Travel Notes

A Study in Cicchetti, the Perfect Venetian Small Bite

I’m wondering if it would be impolite to lick my fingers as I chow down on a perfect bite of toasted brown bread lathered in creamy radicchio and Parmesan, topped with a mound of rosemary-roasted porchetta, when Luigi, my cooking school teacher asks, “Do you like?”

I nod affirmatively and state the obvious, “Yes, I like. I like very much.” Luigi smiles proudly.

This is the culmination of two hours of preparing cicchetti, Venice’s beloved small bites, at the Sapori Cooking Academy inside the JW Marriott Venice Resort & Spa. Chef Luigi Delia has done the bulk of the work, assembling each mouth-watering morsel and explaining how to do so along the way. I have helped by taking a taste here and there and sipping a spritz of prosecco and sparkling water.

cicchetti venice
(Photo: Robin Bennefield)

I became curious about cicchetti after learning about them from Chef Fabio Trabocchi, an award-winning Italian chef in D.C., who described them as uniquely Venetian. Luigi, who has been teaching at the academy for two years and hails from Sicily, confirms this.

“Cicchetti can be eaten like appetizers, but you mostly eat them during the day or between 5 and 9 in the evening,” he says. But then he also says he’s seen people having spritzes and cicchetti at 9 a.m., so there seem to be no hard and fast rules around when to eat these tiny meals, traditionally found in local bars known as bacari.

I ask Luigi if Sicilians have small bites like cicchetti, and he says they do, but it’s different. There you order small plates in one sitting. In Venice you can stop someplace and have just one or two bites as a snack for just a couple of Euro each.

cicchetti venice
(Photo: Robin Bennefield)

Before we start our study in these perfect small bites, Luigi presents me with a chef’s hat and apron, which definitely makes me feel official in the well-appointed kitchen, which is outfitted with six cook stations.

But everything about this experience is relaxed, especially under Luigi’s tutelage. He’s been teaching at the academy for two years and brings with him Michelin-starred and French restaurant training, along with a playful attitude.

As we heap a generous lump of mortadella, a fatty Italian sausage meat, on a small crostino layered with a bitter-orange marmalade and soft Gorgonzola, Luigi says the best cicchetti are always fat, meaning overstuffed or piled high with ingredients.

To be clear, this isn’t about quantity, but quality.

“Use just a few ingredients, or you don’t understand nothing,” Luigi says, a mantra he’s learned to cook by.

cicchetti venice
(Photo: Robin Bennefield)

There is no shortage of quality ingredients passing through this kitchen, and Luigi makes it a point to show me in three preparations of oysters, one with just seawater, the others with a mignonette sauce and a splash of prosecco, where the simply prepared oyster is the standout.

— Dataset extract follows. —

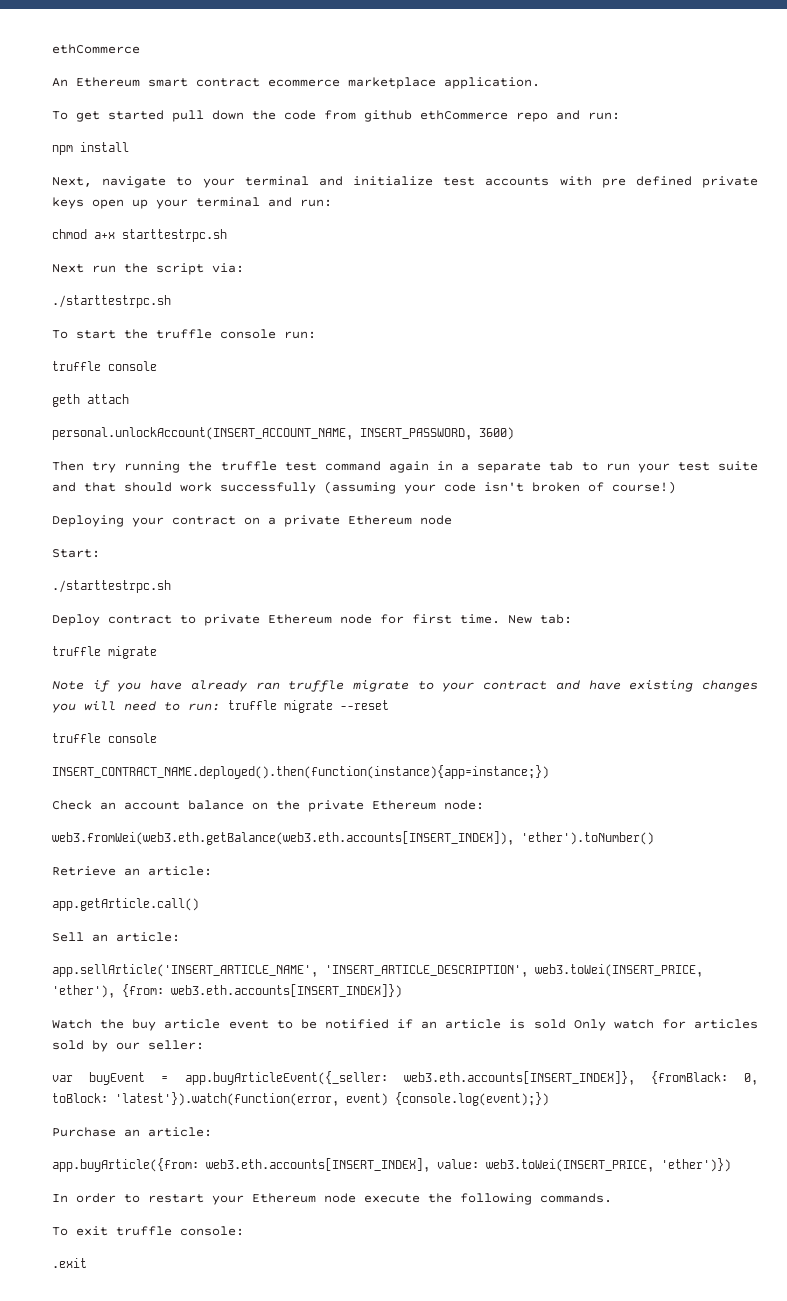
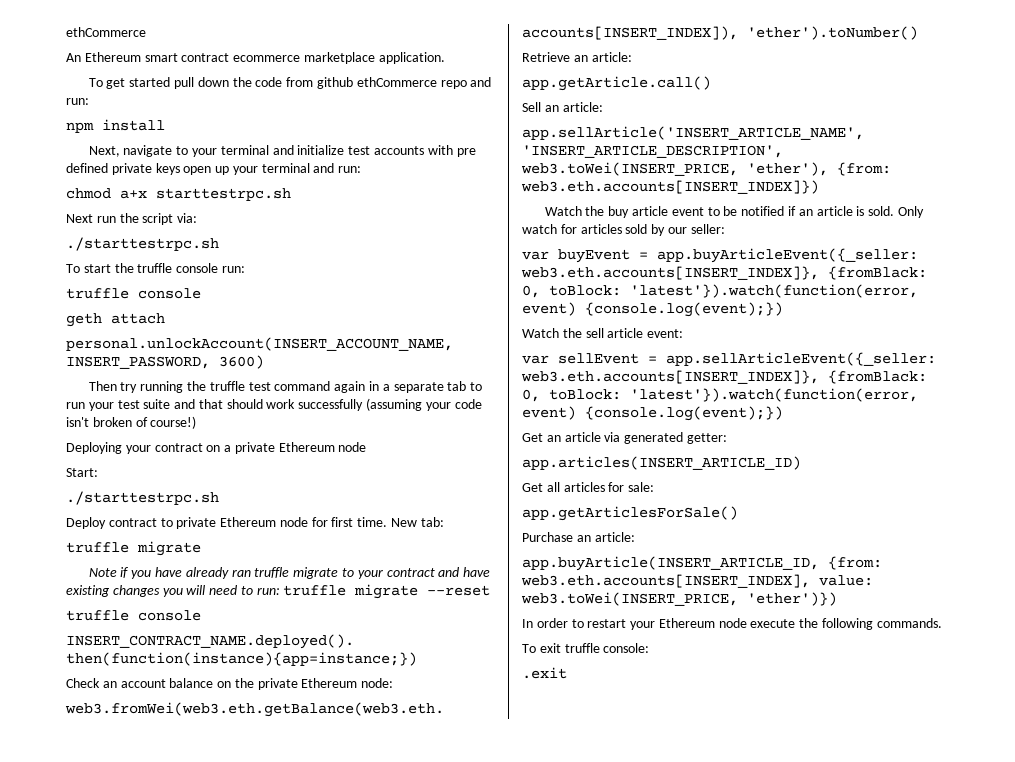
[533,1019,566,1029] sold -> [868,206,895,216] sold.
(549, 1099) none -> [522,328,684,338] [522,352,936,366] [521,370,927,384] [522,388,918,402] [522,406,783,421] [522,432,727,444] [522,456,801,470] [522,482,655,492] [522,506,738,521] // Watch the sell article event: // var sellEvent = app.sellArticleEvent({_seller: web3.eth.accounts[INSERT_INDEX]}, {fromBlack: 0, toBlock: 'latest'}).watch(function(error, event) {console.log(event);}) // Get an article via generated getter: // app.articles(INSERT_ARTICLE_ID) // Get all articles for sale: // app.getArticlesForSale()
[52,1158,199,1172] app.buyArticle({from: -> [522,556,882,571] app.buyArticle(INSERT_ARTICLE_ID, {from:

This is where Luigi shines as head of the raw-bar experience at the JW Marriott Venice. He cooks a ceviche of sea bass in a preparation of lemon and oil, packing in pungent flavors like fresh cilantro with tomato and red and yellow bell peppers for a festive bite in color and taste.

cicchetti
(Photo: Robin Bennefield)

By the end, we’ve made 12 types of cicchetti ranging from the traditional bruschetta, a small crust of bread rubbed with garlic and topped with fresh tomatoes and basil in olive oil, and baccala mantecato, a creamy Venetian-style cod served on a tiny baguette slice, to the more inventive — a quinoa salad with Sicilian shrimp or a take on eggplant parmigiana, fried eggplant cream layered with Parmesan chips and fresh and sun-dried tomatoes.

We sit to taste them all at a handcrafted table, designed by the architect of the resort and made from the bottom of a boat that once sailed in Venice, where Luigi tells me that cicchetti are eaten without plates. They were intended to be the ultimate to-go food, but I certainly don’t want to rush through this experience or the spread before me. So I don’t. I savor each bite.

You can book the cicchetti cooking experience Tuesday through Saturday for 2 to 12 people for 100 Euros per person at the Sapori Cooking Academy at the JW Marriott Venice Resort & Spa. You can also book authentic Italian cooking and pasta-making classes. Please check the resort for up-to-date times and prices.